Work item
If a record below holds a picture, drop the picture and restate everything else word for word.

Supplied data
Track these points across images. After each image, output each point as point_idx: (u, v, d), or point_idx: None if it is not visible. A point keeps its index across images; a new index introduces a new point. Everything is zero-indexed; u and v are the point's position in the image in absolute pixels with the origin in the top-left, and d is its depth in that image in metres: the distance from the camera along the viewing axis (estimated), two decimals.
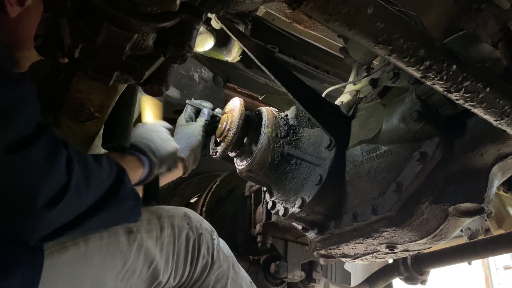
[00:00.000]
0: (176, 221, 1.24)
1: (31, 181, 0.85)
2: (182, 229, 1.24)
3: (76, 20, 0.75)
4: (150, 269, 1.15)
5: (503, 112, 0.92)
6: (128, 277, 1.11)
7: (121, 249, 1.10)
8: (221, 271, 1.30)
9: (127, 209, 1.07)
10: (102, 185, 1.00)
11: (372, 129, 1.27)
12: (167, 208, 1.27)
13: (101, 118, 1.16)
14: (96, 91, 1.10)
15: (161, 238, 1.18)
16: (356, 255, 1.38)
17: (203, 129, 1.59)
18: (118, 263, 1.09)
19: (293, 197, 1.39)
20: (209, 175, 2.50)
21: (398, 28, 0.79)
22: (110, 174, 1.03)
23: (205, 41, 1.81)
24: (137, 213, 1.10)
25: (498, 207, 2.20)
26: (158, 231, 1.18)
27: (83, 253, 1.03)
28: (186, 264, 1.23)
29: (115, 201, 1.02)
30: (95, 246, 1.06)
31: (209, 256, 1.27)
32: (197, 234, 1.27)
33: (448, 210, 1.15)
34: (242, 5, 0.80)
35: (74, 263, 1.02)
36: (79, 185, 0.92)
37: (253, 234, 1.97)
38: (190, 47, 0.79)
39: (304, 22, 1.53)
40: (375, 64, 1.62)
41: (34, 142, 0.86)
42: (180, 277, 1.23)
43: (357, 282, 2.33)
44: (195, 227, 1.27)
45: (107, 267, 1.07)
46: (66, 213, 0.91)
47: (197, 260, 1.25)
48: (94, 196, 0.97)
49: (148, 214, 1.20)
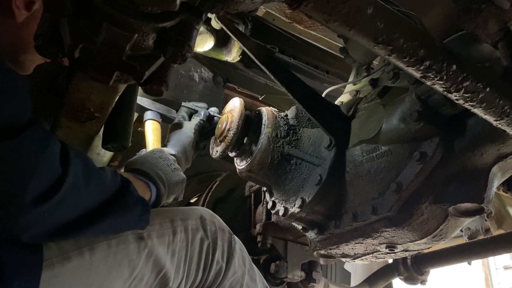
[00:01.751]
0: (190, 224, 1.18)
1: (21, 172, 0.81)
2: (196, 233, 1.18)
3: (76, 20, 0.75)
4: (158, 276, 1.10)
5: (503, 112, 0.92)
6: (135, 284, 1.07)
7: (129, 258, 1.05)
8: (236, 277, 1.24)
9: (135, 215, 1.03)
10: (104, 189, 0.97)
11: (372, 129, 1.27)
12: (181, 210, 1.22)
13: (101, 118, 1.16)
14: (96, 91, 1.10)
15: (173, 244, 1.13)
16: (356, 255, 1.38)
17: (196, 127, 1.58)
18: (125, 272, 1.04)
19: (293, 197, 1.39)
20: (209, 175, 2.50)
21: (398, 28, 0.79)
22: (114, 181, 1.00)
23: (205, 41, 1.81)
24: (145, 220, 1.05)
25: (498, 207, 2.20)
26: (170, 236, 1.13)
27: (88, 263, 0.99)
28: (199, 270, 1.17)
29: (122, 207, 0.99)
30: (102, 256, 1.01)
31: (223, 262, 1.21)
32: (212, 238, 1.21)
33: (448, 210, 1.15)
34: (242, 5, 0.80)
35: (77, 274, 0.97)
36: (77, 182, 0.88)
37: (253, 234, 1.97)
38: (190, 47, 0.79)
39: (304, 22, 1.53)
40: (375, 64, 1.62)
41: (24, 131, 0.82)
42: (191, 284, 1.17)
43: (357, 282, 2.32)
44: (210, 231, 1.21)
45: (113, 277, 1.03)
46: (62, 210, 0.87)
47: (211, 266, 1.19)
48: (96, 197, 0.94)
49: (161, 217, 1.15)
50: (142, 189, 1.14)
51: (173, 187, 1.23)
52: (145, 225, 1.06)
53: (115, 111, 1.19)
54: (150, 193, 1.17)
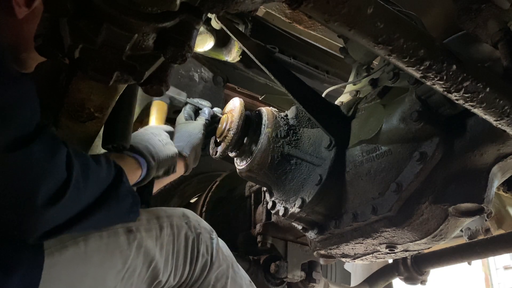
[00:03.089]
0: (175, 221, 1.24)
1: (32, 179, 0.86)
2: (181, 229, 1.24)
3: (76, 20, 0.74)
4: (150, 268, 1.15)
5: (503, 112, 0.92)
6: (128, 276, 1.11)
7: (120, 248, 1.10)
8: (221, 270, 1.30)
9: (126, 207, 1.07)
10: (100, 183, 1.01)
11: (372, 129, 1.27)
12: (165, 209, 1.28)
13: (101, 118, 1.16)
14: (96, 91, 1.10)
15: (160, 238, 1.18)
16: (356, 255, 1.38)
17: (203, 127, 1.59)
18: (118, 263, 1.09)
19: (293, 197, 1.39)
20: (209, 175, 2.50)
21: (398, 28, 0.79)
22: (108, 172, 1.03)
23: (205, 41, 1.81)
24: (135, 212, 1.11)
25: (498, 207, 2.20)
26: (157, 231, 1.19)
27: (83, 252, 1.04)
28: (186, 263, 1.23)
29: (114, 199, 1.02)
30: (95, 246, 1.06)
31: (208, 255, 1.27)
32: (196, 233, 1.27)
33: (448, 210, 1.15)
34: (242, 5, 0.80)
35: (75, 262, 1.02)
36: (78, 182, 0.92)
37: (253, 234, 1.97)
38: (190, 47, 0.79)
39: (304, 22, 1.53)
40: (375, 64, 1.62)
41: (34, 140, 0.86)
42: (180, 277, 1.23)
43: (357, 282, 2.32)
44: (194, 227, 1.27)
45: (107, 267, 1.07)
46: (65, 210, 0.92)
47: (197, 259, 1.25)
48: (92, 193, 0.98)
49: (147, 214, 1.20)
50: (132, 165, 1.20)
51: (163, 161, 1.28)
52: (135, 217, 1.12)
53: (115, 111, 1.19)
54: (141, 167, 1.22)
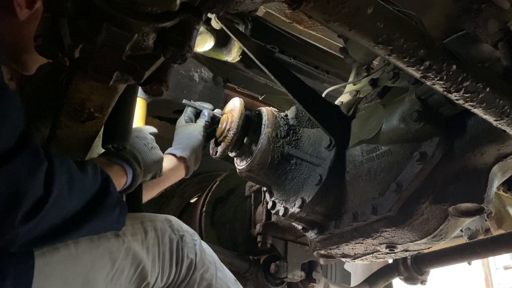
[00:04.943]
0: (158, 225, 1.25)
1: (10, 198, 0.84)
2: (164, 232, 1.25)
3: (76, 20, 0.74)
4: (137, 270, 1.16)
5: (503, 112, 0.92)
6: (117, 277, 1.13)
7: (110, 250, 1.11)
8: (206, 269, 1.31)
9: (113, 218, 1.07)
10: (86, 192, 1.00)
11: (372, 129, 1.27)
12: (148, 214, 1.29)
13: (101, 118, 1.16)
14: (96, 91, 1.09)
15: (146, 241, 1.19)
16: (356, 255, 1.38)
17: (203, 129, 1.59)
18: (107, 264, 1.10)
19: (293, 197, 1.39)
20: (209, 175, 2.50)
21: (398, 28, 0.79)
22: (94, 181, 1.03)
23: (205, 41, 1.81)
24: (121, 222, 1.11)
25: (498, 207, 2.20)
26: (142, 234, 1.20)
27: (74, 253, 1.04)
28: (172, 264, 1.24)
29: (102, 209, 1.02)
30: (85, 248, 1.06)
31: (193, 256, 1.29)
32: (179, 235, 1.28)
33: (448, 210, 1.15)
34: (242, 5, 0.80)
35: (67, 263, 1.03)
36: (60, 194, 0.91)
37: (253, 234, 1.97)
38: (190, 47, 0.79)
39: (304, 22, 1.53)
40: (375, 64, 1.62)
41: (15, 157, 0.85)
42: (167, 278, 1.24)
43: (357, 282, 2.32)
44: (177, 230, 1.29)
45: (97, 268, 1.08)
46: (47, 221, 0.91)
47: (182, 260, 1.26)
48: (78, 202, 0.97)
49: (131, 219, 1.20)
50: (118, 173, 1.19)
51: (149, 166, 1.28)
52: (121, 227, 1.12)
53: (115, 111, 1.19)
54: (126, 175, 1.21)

Problem solution
Track these points across images. After each image, output each point as point_idx: (u, v, d), or point_idx: None if it is not visible. A point keeps its index across images; a new index introduces a new point. Everything is zero-indexed; u and v are the point's position in the image in absolute pixels with the origin in the top-left, and d is its depth in that image in metres: the distance from the camera along the viewing axis (estimated), two decimals.
[00:00.000]
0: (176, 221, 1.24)
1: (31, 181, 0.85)
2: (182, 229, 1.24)
3: (76, 20, 0.75)
4: (150, 269, 1.15)
5: (503, 112, 0.92)
6: (128, 277, 1.11)
7: (121, 249, 1.10)
8: (221, 271, 1.30)
9: (127, 209, 1.07)
10: (102, 185, 1.00)
11: (372, 129, 1.27)
12: (167, 208, 1.27)
13: (101, 118, 1.16)
14: (96, 91, 1.10)
15: (161, 238, 1.18)
16: (356, 255, 1.38)
17: (203, 129, 1.59)
18: (118, 263, 1.09)
19: (293, 197, 1.39)
20: (209, 175, 2.50)
21: (398, 28, 0.79)
22: (110, 174, 1.03)
23: (205, 41, 1.81)
24: (137, 213, 1.10)
25: (498, 207, 2.20)
26: (158, 231, 1.18)
27: (83, 253, 1.03)
28: (186, 264, 1.23)
29: (115, 201, 1.02)
30: (95, 246, 1.06)
31: (209, 256, 1.27)
32: (197, 234, 1.27)
33: (448, 210, 1.15)
34: (242, 5, 0.80)
35: (74, 263, 1.02)
36: (79, 185, 0.92)
37: (253, 234, 1.97)
38: (190, 47, 0.79)
39: (304, 22, 1.53)
40: (375, 64, 1.62)
41: (34, 142, 0.86)
42: (180, 277, 1.23)
43: (357, 282, 2.33)
44: (195, 227, 1.27)
45: (107, 267, 1.07)
46: (66, 213, 0.91)
47: (197, 260, 1.25)
48: (94, 196, 0.97)
49: (148, 214, 1.20)
[00:01.751]
0: (190, 224, 1.18)
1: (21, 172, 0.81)
2: (196, 233, 1.18)
3: (76, 20, 0.75)
4: (158, 276, 1.10)
5: (503, 112, 0.92)
6: (135, 284, 1.07)
7: (129, 258, 1.05)
8: (236, 277, 1.24)
9: (135, 215, 1.03)
10: (104, 189, 0.97)
11: (372, 129, 1.27)
12: (181, 210, 1.22)
13: (101, 118, 1.16)
14: (96, 91, 1.10)
15: (173, 244, 1.13)
16: (356, 255, 1.38)
17: (196, 127, 1.58)
18: (125, 272, 1.04)
19: (293, 197, 1.39)
20: (209, 175, 2.50)
21: (398, 28, 0.79)
22: (114, 181, 1.00)
23: (205, 41, 1.81)
24: (145, 220, 1.05)
25: (498, 207, 2.20)
26: (170, 236, 1.13)
27: (88, 263, 0.99)
28: (199, 270, 1.17)
29: (122, 207, 0.99)
30: (102, 256, 1.01)
31: (223, 262, 1.21)
32: (212, 238, 1.21)
33: (448, 210, 1.15)
34: (242, 5, 0.80)
35: (77, 274, 0.97)
36: (77, 182, 0.88)
37: (253, 234, 1.97)
38: (190, 47, 0.79)
39: (304, 22, 1.53)
40: (375, 64, 1.62)
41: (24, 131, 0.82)
42: (191, 284, 1.17)
43: (357, 282, 2.32)
44: (210, 231, 1.21)
45: (113, 277, 1.03)
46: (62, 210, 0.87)
47: (211, 266, 1.19)
48: (96, 197, 0.94)
49: (161, 217, 1.15)
50: (142, 189, 1.14)
51: (173, 187, 1.23)
52: (145, 225, 1.06)
53: (115, 111, 1.19)
54: (150, 193, 1.17)
[00:03.089]
0: (175, 221, 1.24)
1: (32, 179, 0.86)
2: (181, 229, 1.24)
3: (76, 20, 0.74)
4: (150, 268, 1.15)
5: (503, 112, 0.92)
6: (128, 276, 1.11)
7: (120, 248, 1.10)
8: (221, 270, 1.30)
9: (126, 207, 1.07)
10: (100, 183, 1.01)
11: (372, 129, 1.27)
12: (165, 209, 1.28)
13: (101, 118, 1.16)
14: (96, 91, 1.10)
15: (160, 238, 1.18)
16: (356, 255, 1.38)
17: (203, 127, 1.59)
18: (118, 263, 1.09)
19: (293, 197, 1.39)
20: (209, 175, 2.50)
21: (398, 28, 0.79)
22: (108, 172, 1.03)
23: (205, 41, 1.81)
24: (135, 212, 1.11)
25: (498, 207, 2.20)
26: (157, 231, 1.19)
27: (83, 252, 1.04)
28: (186, 263, 1.23)
29: (114, 199, 1.02)
30: (95, 246, 1.06)
31: (208, 255, 1.27)
32: (196, 233, 1.27)
33: (448, 210, 1.15)
34: (242, 5, 0.80)
35: (75, 262, 1.02)
36: (78, 182, 0.92)
37: (253, 234, 1.97)
38: (190, 47, 0.79)
39: (304, 22, 1.53)
40: (375, 64, 1.62)
41: (34, 140, 0.86)
42: (180, 277, 1.23)
43: (357, 282, 2.32)
44: (194, 227, 1.27)
45: (107, 267, 1.07)
46: (65, 210, 0.92)
47: (197, 259, 1.25)
48: (92, 193, 0.98)
49: (147, 214, 1.20)
50: (132, 165, 1.20)
51: (163, 161, 1.28)
52: (135, 217, 1.12)
53: (115, 111, 1.19)
54: (141, 167, 1.22)
[00:04.943]
0: (158, 225, 1.25)
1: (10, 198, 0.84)
2: (164, 232, 1.25)
3: (76, 20, 0.74)
4: (137, 270, 1.16)
5: (503, 112, 0.92)
6: (117, 277, 1.13)
7: (110, 250, 1.11)
8: (206, 269, 1.31)
9: (113, 218, 1.07)
10: (86, 192, 1.00)
11: (372, 129, 1.27)
12: (148, 214, 1.29)
13: (101, 118, 1.16)
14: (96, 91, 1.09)
15: (146, 241, 1.19)
16: (356, 255, 1.38)
17: (203, 129, 1.59)
18: (107, 264, 1.10)
19: (293, 197, 1.39)
20: (209, 175, 2.50)
21: (398, 28, 0.79)
22: (94, 181, 1.03)
23: (205, 41, 1.81)
24: (121, 222, 1.11)
25: (498, 207, 2.20)
26: (142, 234, 1.20)
27: (74, 253, 1.04)
28: (172, 264, 1.24)
29: (102, 209, 1.02)
30: (85, 248, 1.06)
31: (193, 256, 1.29)
32: (179, 235, 1.28)
33: (448, 210, 1.15)
34: (242, 5, 0.80)
35: (67, 263, 1.03)
36: (60, 194, 0.91)
37: (253, 234, 1.97)
38: (190, 47, 0.79)
39: (304, 22, 1.53)
40: (375, 64, 1.62)
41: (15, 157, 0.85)
42: (167, 278, 1.24)
43: (357, 282, 2.32)
44: (177, 230, 1.29)
45: (97, 268, 1.08)
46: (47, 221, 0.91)
47: (182, 260, 1.26)
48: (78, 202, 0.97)
49: (131, 219, 1.20)
50: (118, 173, 1.19)
51: (149, 166, 1.28)
52: (121, 227, 1.12)
53: (115, 111, 1.19)
54: (126, 175, 1.21)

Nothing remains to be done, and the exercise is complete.